Consiglio di Stato, sezione IV, sentenza 25 ottobre 2016, n.4457

L’art. 42-bis, d.P.R. n. 327/2001, risponde ad una finalità di favore per l’espropriato, nella misura in cui sottintende che il valore venale del bene cui la norma si riferisce comprende non solo il valore del suolo occupato, ma anche quello delle opere che su di esso siano state eventualmente realizzate (le quali, ove la p.a. non procedesse all’acquisizione, sarebbero soggette ad accessione a favore del privato in applicazione degli ordinari canoni civilistici).

CONSIGLIO DI STATO

sezione IV

sentenza 25 ottobre 2016, n.4457

SENTENZA

sul ricorso in appello nr. 1458 del 2016, proposto dal signor Luigi ROSATI, rappresentato e difeso dagli avv.ti Enrico Follieri e Ilde Follieri, con domicilio eletto presso l’avv. Gian Marco Grez in Roma, corso Vittorio Emanuele II, 18,

contro

il COMUNE DI MALTIGNANO, in persona del Sindaco pro tempore, rappresentato e difeso dall’avv. Massimo Ortenzi, con domicilio eletto presso l’avv. Livia Ranuzzi in Roma, viale del Vignola, 5,

per l’annullamento e/o la riforma parziale,

previa sospensione dell’esecuzione,

della sentenza del T.A.R. delle Marche nr. 798 del 6 novembre 2015, notificata dagli appellanti in data 23 dicembre 2015, che, accertata l’assenza di un valido titolo di trasferimento del diritto di proprietà sul terreno degli appellanti nonché la modifica del fondo e la sua utilizzazione, ha accolto i motivi aggiunti ed ha disposto che il Comune deve scegliere tra l’emanazione di un provvedimento ex art. 42-bis del d.P.R. 8 giugno 2001, nr. 327, e l’immediata restituzione del bene, previa riduzione in pristino, nella parte in cui si è stabilito che la liquidazione ex art. 42-bis “deve essere limitata al valore venale del bene al momento dell’emanazione del provvedimento, più eventuali accessori di legge”, e non il valore al momento dell’occupazione attualizzato, escludendo il 5% per ogni anno di occupazione e il 10% per il pregiudizio patrimoniale e non patrimoniale del valore venale del bene.

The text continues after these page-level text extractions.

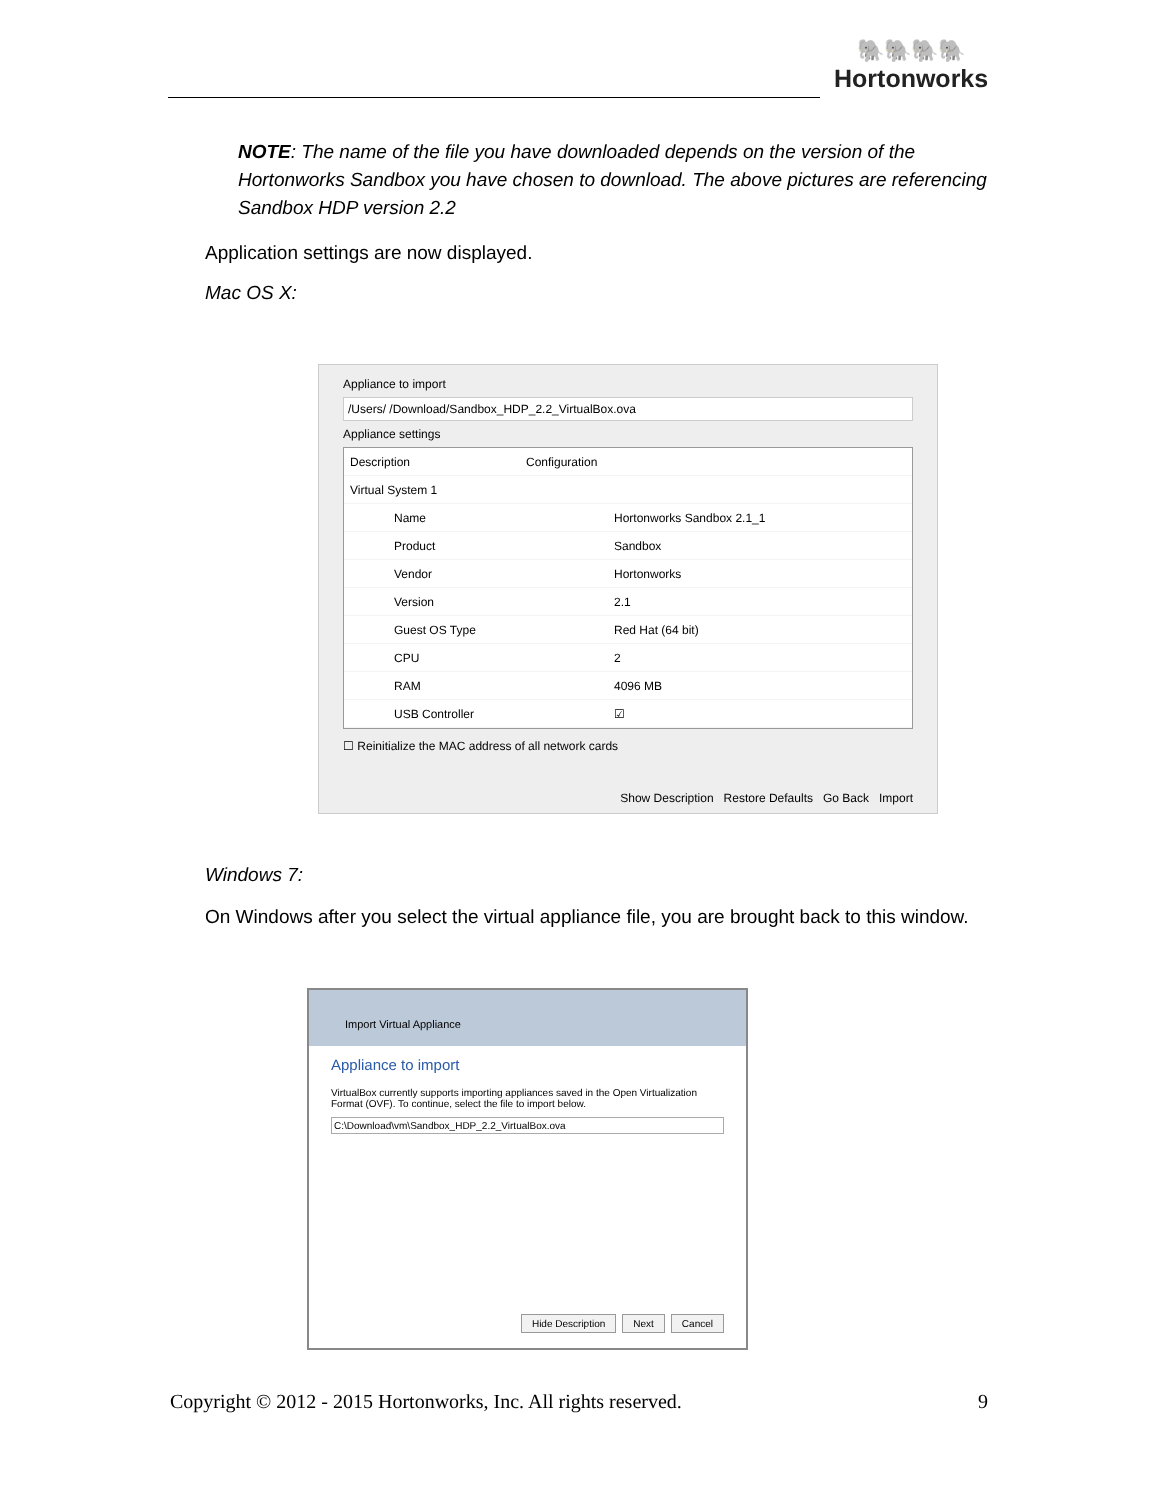🐘🐘🐘🐘
Hortonworks
NOTE: The name of the file you have downloaded depends on the version of the Hortonworks Sandbox you have chosen to download. The above pictures are referencing Sandbox HDP version 2.2
Application settings are now displayed.
Mac OS X:
Appliance to import
/Users/ /Download/Sandbox_HDP_2.2_VirtualBox.ova
Appliance settings
Description Configuration
Virtual System 1
Name Hortonworks Sandbox 2.1_1
Product Sandbox
Vendor Hortonworks
Version 2.1
Guest OS Type Red Hat (64 bit)
CPU 2
RAM 4096 MB
USB Controller ☑
☐ Reinitialize the MAC address of all network cards
Show Description Restore Defaults Go Back Import
Windows 7:
On Windows after you select the virtual appliance file, you are brought back to this window.
Import Virtual Appliance
Appliance to import
VirtualBox currently supports importing appliances saved in the Open Virtualization Format (OVF). To continue, select the file to import below.
C:\Download\vm\Sandbox_HDP_2.2_VirtualBox.ova
Hide Description Next Cancel
Copyright © 2012 - 2015 Hortonworks, Inc. All rights reserved. 9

Visti il ricorso in appello e i relativi allegati;

Visto l’atto di costituzione in giudizio di Comune di Maltignano;

Viste le memorie prodotte dall’appellante (in data 2 settembre 2016) e dal Comune (in data 1 settembre 2016) a sostegno delle rispettive difese;

Visti tutti gli atti della causa;

Relatore, all’udienza pubblica del giorno 22 settembre 2016, il Consigliere Raffaele Greco;

Uditi l’avv. Follieri per l’appellante e l’avv. Ortenzi per il Comune di Maltignano;

Ritenuto e considerato in fatto e diritto quanto segue.

FATTO

Il signor Luigi Rosati, in proprio e quale erede del fratello, signor Angelo Maria Luigi Rosati, ha impugnato in parte qua la sentenza con la quale il T.A.R. delle Marche, nell’accogliere i motivi aggiunti da lui proposti a integrazione di un ricorso originario avente a oggetto la illegittima occupazione di suoli in sua proprietà da parte del Comune di Maltignano, ha stabilito, per l’ipotesi di emanazione da parte del detto Comune di un provvedimento ai sensi dell’art. 42-bis del d.P.R. 8 giugno 2001, nr. 327, che la liquidazione avrebbe dovuto essere limitata al valore venale del bene al momento dell’emanazione del provvedimento, più gli eventuali accessori di legge.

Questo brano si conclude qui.